→ Selected text:

▼▼▼

Deduplication#
Remove duplicate and near-duplicate documents from text datasets using NeMo Curator’s GPU-accelerated deduplication workflows. Removing duplicates prevents overrepresentation of repeated content in language model training.
NeMo Curator provides three deduplication approaches: exact matching (MD5 hashing), fuzzy matching (MinHash + LSH), and semantic matching (embeddings). All methods are GPU-accelerated and integrate with the data processing pipeline.
How It Works#
NeMo Curator provides three deduplication approaches, each optimized for different duplicate types:
Method: MD5 hashing
Detects: Character-for-character identical documents
Speed: Fastest
Computes MD5 hashes for each document’s text content and groups documents with identical hashes. Best for removing exact copies.
Code Example
from nemo_curator.stages.deduplication.exact.workflow import ExactDeduplicationWorkflow
exact_workflow = ExactDeduplicationWorkflow(
input_path="/path/to/input/data",
output_path="/path/to/output",
text_field="text",
perform_removal=False, # Identification only
assign_id=True,
input_filetype="parquet"

▲▲▲

→ Recorded information:
▼▼▼

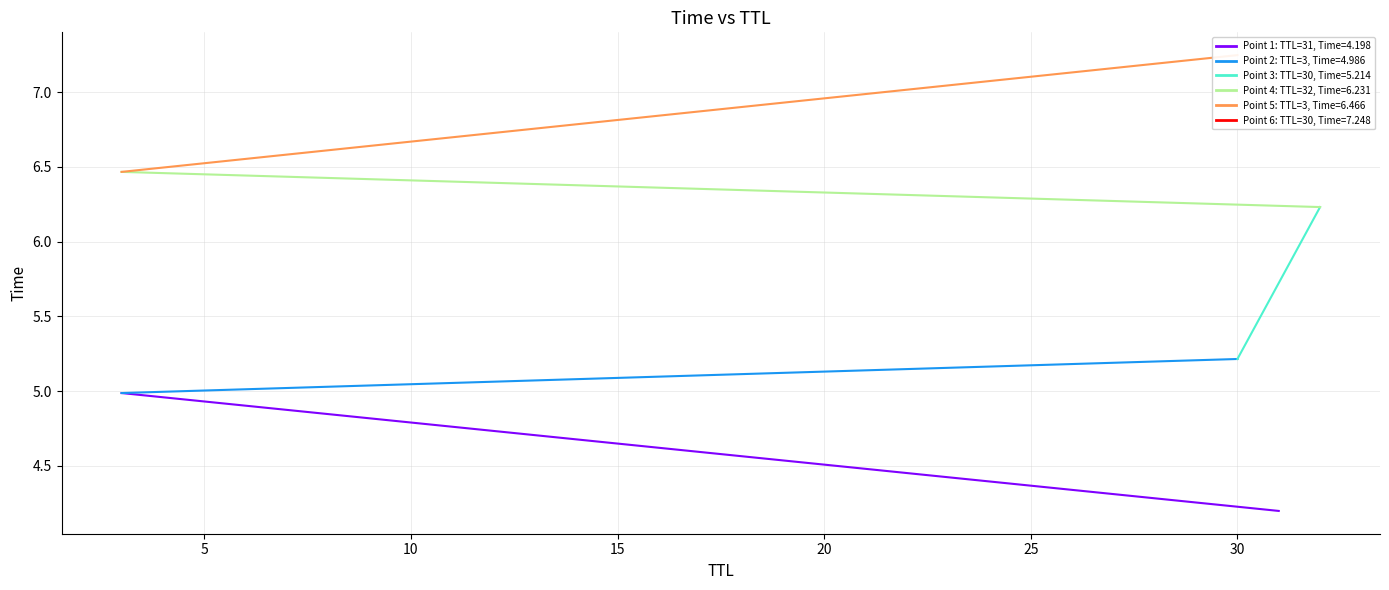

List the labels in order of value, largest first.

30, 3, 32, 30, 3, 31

▲▲▲

→ Instructions:
A: According to the deduplication page, what kind of documents does the MD5 hashing method detect?
B: Name each deduplication approach that the deduplication page says NeMo Curator provides, along with the technique each one uses.

→ Completed exercise:
A: Character-for-character identical documents.

B:
- Exact matching (MD5 hashing)
- Fuzzy matching (MinHash + LSH)
- Semantic matching (embeddings)